Iran warned on Friday that tightened sanctions over its nuclear activities could undermine its cooperation with the UN atomic watchdog and claimed to have China's support against Washington's calls for added pressure.
After talks with senior Chinese diplomats, Iran's Interior Minister Mostafa Pourmohammadi said both sides believed sanctions would damage efforts to defuse conflict over his country's nuclear plans.
"If the Security Council tightens sanctions against Iran, then in the future our cooperation with the International Atomic Energy Agency will come to a halt," he told reporters.
"In our discussions with the Chinese side, we agreed that resolving this issue through the International Atomic Energy Agency (IAEA) is more effective," he said, speaking in Farsi translated into Chinese.
China is generally reluctant to back UN sanctions. Iran was the country's third largest supplier of crude oil in the year through July, providing over 12 percent of China's imports and behind only Saudi Arabia and Angola. Pourmohammadi was in Beijing as a special envoy for talks about the nuclear dispute, as Washington pushes for tighter sanctions in the wake of a deal between Iran and UN inspectors that some Western nations fear could be a recipe for delay.
Iran on August 21 agreed to a "work plan" with the IAEA which commits Tehran to answer longstanding questions about its nuclear activities over a rough timeline of a few months, but leaves untouched the country's expanding uranium enrichment work.

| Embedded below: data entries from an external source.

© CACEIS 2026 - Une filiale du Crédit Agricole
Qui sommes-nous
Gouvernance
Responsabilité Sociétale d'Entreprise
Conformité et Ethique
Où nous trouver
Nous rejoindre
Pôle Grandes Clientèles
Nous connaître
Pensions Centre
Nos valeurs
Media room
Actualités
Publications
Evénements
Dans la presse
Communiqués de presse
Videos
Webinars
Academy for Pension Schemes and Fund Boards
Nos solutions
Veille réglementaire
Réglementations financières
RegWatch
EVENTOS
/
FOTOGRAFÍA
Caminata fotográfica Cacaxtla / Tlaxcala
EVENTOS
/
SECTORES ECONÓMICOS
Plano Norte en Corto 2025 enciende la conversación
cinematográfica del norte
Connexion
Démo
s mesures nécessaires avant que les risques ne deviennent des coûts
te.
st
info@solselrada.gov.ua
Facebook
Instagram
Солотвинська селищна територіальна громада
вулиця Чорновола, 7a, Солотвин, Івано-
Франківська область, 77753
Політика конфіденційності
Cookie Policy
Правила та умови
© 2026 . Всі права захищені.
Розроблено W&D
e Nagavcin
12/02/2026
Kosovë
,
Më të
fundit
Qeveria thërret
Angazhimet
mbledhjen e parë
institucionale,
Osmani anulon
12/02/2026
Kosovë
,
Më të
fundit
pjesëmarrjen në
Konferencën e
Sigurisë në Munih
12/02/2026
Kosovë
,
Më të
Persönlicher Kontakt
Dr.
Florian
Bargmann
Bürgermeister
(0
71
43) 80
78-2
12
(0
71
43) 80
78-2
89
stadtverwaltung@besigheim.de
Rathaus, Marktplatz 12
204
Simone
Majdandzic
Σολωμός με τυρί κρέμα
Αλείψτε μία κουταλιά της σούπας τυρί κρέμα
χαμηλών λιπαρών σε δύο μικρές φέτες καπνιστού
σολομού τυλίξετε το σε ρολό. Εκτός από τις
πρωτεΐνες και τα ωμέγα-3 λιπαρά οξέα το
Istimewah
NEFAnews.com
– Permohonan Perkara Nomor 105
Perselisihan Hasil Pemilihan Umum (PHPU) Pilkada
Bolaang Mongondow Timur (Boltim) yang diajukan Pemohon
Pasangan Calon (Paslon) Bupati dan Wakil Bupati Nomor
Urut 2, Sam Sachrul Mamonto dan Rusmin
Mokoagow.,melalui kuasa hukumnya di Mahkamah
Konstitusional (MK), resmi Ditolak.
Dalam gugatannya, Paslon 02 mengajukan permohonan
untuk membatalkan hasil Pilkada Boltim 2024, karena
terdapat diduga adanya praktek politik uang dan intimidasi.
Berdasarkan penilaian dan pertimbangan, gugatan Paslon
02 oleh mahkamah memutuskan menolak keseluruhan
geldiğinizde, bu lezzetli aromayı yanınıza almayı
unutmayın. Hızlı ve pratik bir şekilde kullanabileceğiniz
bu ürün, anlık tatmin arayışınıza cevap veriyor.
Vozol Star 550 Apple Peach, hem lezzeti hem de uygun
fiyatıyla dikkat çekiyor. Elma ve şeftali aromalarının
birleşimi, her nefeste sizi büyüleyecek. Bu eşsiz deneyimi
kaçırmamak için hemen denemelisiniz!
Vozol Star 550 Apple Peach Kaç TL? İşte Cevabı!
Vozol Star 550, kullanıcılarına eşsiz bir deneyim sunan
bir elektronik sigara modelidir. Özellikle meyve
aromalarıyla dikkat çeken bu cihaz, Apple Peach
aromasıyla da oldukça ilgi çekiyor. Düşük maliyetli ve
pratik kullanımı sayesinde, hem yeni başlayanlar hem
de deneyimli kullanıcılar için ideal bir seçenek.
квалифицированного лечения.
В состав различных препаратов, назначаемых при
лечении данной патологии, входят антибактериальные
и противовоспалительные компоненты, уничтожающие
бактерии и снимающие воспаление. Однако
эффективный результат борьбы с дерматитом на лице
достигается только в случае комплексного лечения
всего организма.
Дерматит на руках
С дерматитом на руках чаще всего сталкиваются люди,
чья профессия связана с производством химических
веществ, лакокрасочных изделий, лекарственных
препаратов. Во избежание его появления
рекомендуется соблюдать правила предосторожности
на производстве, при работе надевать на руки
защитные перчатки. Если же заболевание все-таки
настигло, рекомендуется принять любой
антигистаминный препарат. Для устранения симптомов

Washington and its major European allies have said the plan diverts attention from UN Security Council demands that Iran suspend uranium enrichment and grant broader inspections.
Chinese State Councillor Tang Jiaxuan, who serves as a senior foreign policy co-ordinator, said his country wanted to see Iran and the IAEA cooperate, the official Xinhua news agency reported. "We hope that all sides will adopt a pragmatic and flexible attitude," Tang told Pourmohammadi, according to Xinhua.
Pourmohammadi said Iran would not bow to pressure. The Iranian official also stressed Tehran's hopes for stronger economic ties with China, including energy deals and infrastructure projects. In the first seven months of this year China's goods exports to Iran leapt by 79 percent compared to the same time last year, reaching $4.1 billion, according to Chinese customs statistics. Iranian exports to China - a lot of it crude oil - grew by 31 percent to $7.4 billion.